Like a scene from the movie Minority Report, infographics pop up on a semi-circular, gesture-controlled glass window pane that dominates the front of the bridge from floor to ceiling. Evoking futuristic Hollywood scenes, the ULSTEIN Bridge Vision uses clean, simplistic lines and minimal buttons at the centre of its design philosophy.
A collaboration of ideas and research between ship design company ULSTEIN, the Oslo School of Architecture and Design, Kwant Controls and The University of Aalesund, it’s clear the heart of the Bridge Vision’s design lies firmly in the future; or the future as we have been taught to imagine it.
The bridge’s technology may not extend to predicting when exactly trouble will happen, as in Minority Report, but instead the captain can conjure up information with the wave of a finger and it will display clearly on the expansive glass for all to see. It can then be dismissed with the shake of a hand.
Video games, smartphones and user-focused functionality
ULSTEIN have also said they were particularly inspired by the technology and graphics of computer games
Assistant Professor at the Oslo School of Architecture and Design, who developed the Bridge Vision along with Kwant Controls and The University of Aalesund, Kjetil Nordby explains where their vision stemmed from: “The Bridge Vision is designed to inspire people’s imagination. As a result of this…We drew inspiration from popular media that form people’s sense of future, like concept cars, movies and games.”
ULSTEIN have also said they were particularly inspired by the technology and graphics of computer games.
“The fundamental vision behind mobile OS development have [sic] been influential to our thinking. Android, WP8 and IOS have redefined the structure of everyday graphical user interfaces. Also, much can be learned about advanced control of real-time systems in the long range of game systems and titles on the market the last 15 years.”
Just like today’s smartphones, Nordby and his team, when designing the Bridge Vision, were particularly focused on ensuring everything can be personalised and easy to use.
Some of the Bridge Vision’s user-focused features include a system that automatically adapts to the individual user’s preferred setup, a chair design with multiple sitting positions that can also be collapsed for standing, and users are provided with all relevant details related to an operation in their line of vision, making it easier to operate the vessel.
Practicality vs. design
The bridge can also be turned into a simulator for training protocol practice before a critical operation
ULSTEIN and Nordby chose to keep the technology aspect of their design very close to their chest.
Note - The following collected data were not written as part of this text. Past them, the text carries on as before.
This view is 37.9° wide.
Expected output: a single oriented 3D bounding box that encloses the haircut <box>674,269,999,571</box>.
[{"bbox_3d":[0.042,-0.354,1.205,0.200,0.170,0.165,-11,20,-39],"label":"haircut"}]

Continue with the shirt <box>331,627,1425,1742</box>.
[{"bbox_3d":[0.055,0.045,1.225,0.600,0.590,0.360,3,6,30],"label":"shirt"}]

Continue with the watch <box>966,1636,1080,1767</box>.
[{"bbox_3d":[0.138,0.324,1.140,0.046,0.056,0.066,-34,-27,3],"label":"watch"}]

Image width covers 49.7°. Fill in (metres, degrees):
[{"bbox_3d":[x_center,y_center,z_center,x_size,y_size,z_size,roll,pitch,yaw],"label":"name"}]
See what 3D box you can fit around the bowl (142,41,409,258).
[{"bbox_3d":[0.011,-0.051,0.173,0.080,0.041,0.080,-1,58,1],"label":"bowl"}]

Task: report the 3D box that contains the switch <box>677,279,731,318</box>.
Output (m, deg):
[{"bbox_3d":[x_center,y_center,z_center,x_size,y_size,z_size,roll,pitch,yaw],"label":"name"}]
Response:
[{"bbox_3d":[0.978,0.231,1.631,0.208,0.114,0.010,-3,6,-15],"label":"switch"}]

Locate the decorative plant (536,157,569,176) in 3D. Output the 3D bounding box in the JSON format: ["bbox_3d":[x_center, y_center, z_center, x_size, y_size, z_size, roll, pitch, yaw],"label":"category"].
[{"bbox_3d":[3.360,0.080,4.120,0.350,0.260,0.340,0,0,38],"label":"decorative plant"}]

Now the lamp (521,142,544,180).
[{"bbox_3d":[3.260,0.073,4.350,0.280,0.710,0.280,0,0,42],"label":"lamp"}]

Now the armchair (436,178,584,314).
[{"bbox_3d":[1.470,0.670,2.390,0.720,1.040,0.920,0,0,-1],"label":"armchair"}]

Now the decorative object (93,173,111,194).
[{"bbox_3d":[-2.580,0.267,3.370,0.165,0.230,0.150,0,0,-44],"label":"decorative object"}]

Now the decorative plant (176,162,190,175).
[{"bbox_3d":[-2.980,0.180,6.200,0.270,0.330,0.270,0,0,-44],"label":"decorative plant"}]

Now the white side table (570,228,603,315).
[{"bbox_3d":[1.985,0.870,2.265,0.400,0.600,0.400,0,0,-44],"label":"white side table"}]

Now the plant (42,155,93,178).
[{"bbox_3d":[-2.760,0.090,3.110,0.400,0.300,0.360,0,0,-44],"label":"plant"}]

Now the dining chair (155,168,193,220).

For example, when asked how they created the glass window interface, he says simply that he can not discuss it.
Other features, which ULSTEIN and Nodby are happy to publicise, are: a system that prioritises information based on the operation and system of the ship, where a real-time overlay is possible, and the fact that information on operationally critical tasks is provided by showing hidden elements due to fog, darkness or elements that are hidden behind objects.
The bridge can also be turned into a simulator for training protocol practice before a critical operation.
The uber-modern looks of ULSTEIN Bridge Vision’s design might make a ship captain question whether functionality gave way for image when designs were being drawn up. Nordby assures the Bridge Vision is as practical – if not more so – as any other ship.
“Many of the functions of the ULSTEIN Bridge Vision are quite similar to the ones found in existing ship bridges. Radars, DP and radios are also present in our systems. However, in the UBV all systems are shown in a unique unified interface that will make operating the systems much more safe and efficient.
“The research has been balanced between user research, design experiments, prototype development and lab building,” he says.
What does the future really hold?
Unlike conventional ship-bridges, says Nordby, ULSTEIN deliver the entire front of the bridge rather than different components coming from different companies as he says is custom.
Plus, he adds, “all equipment may take advantage of advanced interface technologies” and thus “changes the way ships are developed, sold and maintained, essentially moving the ship bridge into the service economy”.
ULSTEIN have just completed the design phase, so, what’s next in the pipeline for their ship-bridge of the future?
Nordby’s simple reply is: “The path of Ulstein Bridge Vision from here on is to follow up on ULSTEIN’s own slogan, ‘Turning visions into reality’.”